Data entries
---------------
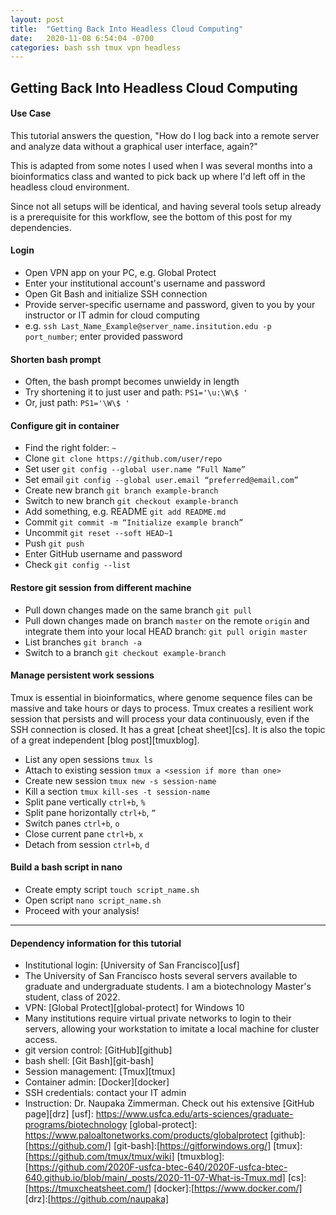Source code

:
 ```yaml
---
layout: post
title:  "Getting Back Into Headless Cloud Computing"
date:   2020-11-08 6:54:04 -0700
categories: bash ssh tmux vpn headless
---
```

## Getting Back Into Headless Cloud Computing
#### Use Case
This tutorial answers the question, "How do I log back into a remote server and analyze data without a graphical user interface, again?"

This is adapted from some notes I used when I was several months into a bioinformatics class and wanted to pick back up where I'd left off in the headless cloud environment.

Since not all setups will be identical, and having several tools setup already is a prerequisite for this workflow, see the bottom of this post for my dependencies.

#### Login
* Open VPN app on your PC, e.g. Global Protect
 * Enter your institutional account's username and password
* Open Git Bash and initialize SSH connection
 * Provide server-specific username and password, given to you by your instructor or IT admin for cloud computing
 * e.g. `ssh Last_Name_Example@server_name.insitution.edu -p port_number`; enter provided password

#### Shorten bash prompt
 * Often, the bash prompt becomes unwieldy in length
 * Try shortening it to just user and path: `PS1='\u:\W\$ '`
 * Or, just path: `PS1='\W\$ '`

#### Configure git in container
* Find the right folder: `~`
* Clone `git clone https://github.com/user/repo`
* Set user `git config --global user.name “Full Name”`
* Set email `git config --global user.email “preferred@email.com”`
* Create new branch `git branch example-branch`
* Switch to new branch `git checkout example-branch`
* Add something, e.g. README `git add README.md`
* Commit `git commit -m “Initialize example branch”`
* Uncommit `git reset --soft HEAD~1`
* Push `git push`
* Enter GitHub username and password
* Check `git config --list`

#### Restore git session from different machine
* Pull down changes made on the same branch `git pull`
* Pull down changes made on branch `master` on the remote `origin` and integrate them into your local HEAD branch: `git pull origin master`
* List branches `git branch -a`
* Switch to a branch `git checkout example-branch`

#### Manage persistent work sessions
Tmux is essential in bioinformatics, where genome sequence files can be massive and take hours or days to process. Tmux creates a resilient work session that persists and will process your data continuously, even if the SSH connection is closed. It has a great [cheat sheet][cs]. It is also the topic of a great independent [blog post][tmuxblog].
 * List any open sessions `tmux ls`
 * Attach to existing session `tmux a <session if more than one>`
 * Create new session `tmux new -s session-name`
 * Kill a section `tmux kill-ses -t session-name`
 * Split pane vertically `ctrl+b`, `%`
 * Split pane horizontally `ctrl+b`, `”`
 * Switch panes `ctrl+b`, `o`
 * Close current pane `ctrl+b`, `x`
 * Detach from session `ctrl+b`, `d`

#### Build a bash script in nano
* Create empty script `touch script_name.sh`
* Open script `nano script_name.sh`
* Proceed with your analysis!
---------
#### Dependency information for this tutorial
* Institutional login: [University of San Francisco][usf]
 * The University of San Francisco hosts several servers available to graduate and undergraduate students. I am a biotechnology Master's student, class of 2022.
* VPN: [Global Protect][global-protect] for Windows 10
 * Many institutions require virtual private networks to login to their servers, allowing your workstation to imitate a local machine for cluster access.
* git version control: [GitHub][github]
* bash shell: [Git Bash][git-bash]
* Session management: [Tmux][tmux]
* Container admin: [Docker][docker]
* SSH credentials: contact your IT admin
* Instruction: Dr. Naupaka Zimmerman. Check out his extensive [GitHub page][drz]
[usf]: https://www.usfca.edu/arts-sciences/graduate-programs/biotechnology
[global-protect]: https://www.paloaltonetworks.com/products/globalprotect
[github]:[https://github.com/]
[git-bash]:[https://gitforwindows.org/]
[tmux]:[https://github.com/tmux/tmux/wiki]
[tmuxblog]:[https://github.com/2020F-usfca-btec-640/2020F-usfca-btec-640.github.io/blob/main/_posts/2020-11-07-What-is-Tmux.md]
[cs]:[https://tmuxcheatsheet.com/]
[docker]:[https://www.docker.com/]
[drz]:[https://github.com/naupaka]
---------------
# Assignment:
Your job is to transcribe the records exactly and in full. Pictures are not part of the copy.

# Output for this task:
Source code

:
 ```yaml
---
layout: post
title:  "Getting Back Into Headless Cloud Computing"
date:   2020-11-08 6:54:04 -0700
categories: bash ssh tmux vpn headless
---
```

## Getting Back Into Headless Cloud Computing
#### Use Case
This tutorial answers the question, "How do I log back into a remote server and analyze data without a graphical user interface, again?"

This is adapted from some notes I used when I was several months into a bioinformatics class and wanted to pick back up where I'd left off in the headless cloud environment.

Since not all setups will be identical, and having several tools setup already is a prerequisite for this workflow, see the bottom of this post for my dependencies.

#### Login
* Open VPN app on your PC, e.g. Global Protect
 * Enter your institutional account's username and password
* Open Git Bash and initialize SSH connection
 * Provide server-specific username and password, given to you by your instructor or IT admin for cloud computing
 * e.g. `ssh Last_Name_Example@server_name.insitution.edu -p port_number`; enter provided password

#### Shorten bash prompt
 * Often, the bash prompt becomes unwieldy in length
 * Try shortening it to just user and path: `PS1='\u:\W\$ '`
 * Or, just path: `PS1='\W\$ '`

#### Configure git in container
* Find the right folder: `~`
* Clone `git clone https://github.com/user/repo`
* Set user `git config --global user.name “Full Name”`
* Set email `git config --global user.email “preferred@email.com”`
* Create new branch `git branch example-branch`
* Switch to new branch `git checkout example-branch`
* Add something, e.g. README `git add README.md`
* Commit `git commit -m “Initialize example branch”`
* Uncommit `git reset --soft HEAD~1`
* Push `git push`
* Enter GitHub username and password
* Check `git config --list`

#### Restore git session from different machine
* Pull down changes made on the same branch `git pull`
* Pull down changes made on branch `master` on the remote `origin` and integrate them into your local HEAD branch: `git pull origin master`
* List branches `git branch -a`
* Switch to a branch `git checkout example-branch`

#### Manage persistent work sessions
Tmux is essential in bioinformatics, where genome sequence files can be massive and take hours or days to process. Tmux creates a resilient work session that persists and will process your data continuously, even if the SSH connection is closed. It has a great [cheat sheet][cs]. It is also the topic of a great independent [blog post][tmuxblog].
 * List any open sessions `tmux ls`
 * Attach to existing session `tmux a <session if more than one>`
 * Create new session `tmux new -s session-name`
 * Kill a section `tmux kill-ses -t session-name`
 * Split pane vertically `ctrl+b`, `%`
 * Split pane horizontally `ctrl+b`, `”`
 * Switch panes `ctrl+b`, `o`
 * Close current pane `ctrl+b`, `x`
 * Detach from session `ctrl+b`, `d`

#### Build a bash script in nano
* Create empty script `touch script_name.sh`
* Open script `nano script_name.sh`
* Proceed with your analysis!
---------
#### Dependency information for this tutorial
* Institutional login: [University of San Francisco][usf]
 * The University of San Francisco hosts several servers available to graduate and undergraduate students. I am a biotechnology Master's student, class of 2022.
* VPN: [Global Protect][global-protect] for Windows 10
 * Many institutions require virtual private networks to login to their servers, allowing your workstation to imitate a local machine for cluster access.
* git version control: [GitHub][github]
* bash shell: [Git Bash][git-bash]
* Session management: [Tmux][tmux]
* Container admin: [Docker][docker]
* SSH credentials: contact your IT admin
* Instruction: Dr. Naupaka Zimmerman. Check out his extensive [GitHub page][drz]
[usf]: https://www.usfca.edu/arts-sciences/graduate-programs/biotechnology
[global-protect]: https://www.paloaltonetworks.com/products/globalprotect
[github]:[https://github.com/]
[git-bash]:[https://gitforwindows.org/]
[tmux]:[https://github.com/tmux/tmux/wiki]
[tmuxblog]:[https://github.com/2020F-usfca-btec-640/2020F-usfca-btec-640.github.io/blob/main/_posts/2020-11-07-What-is-Tmux.md]
[cs]:[https://tmuxcheatsheet.com/]
[docker]:[https://www.docker.com/]
[drz]:[https://github.com/naupaka]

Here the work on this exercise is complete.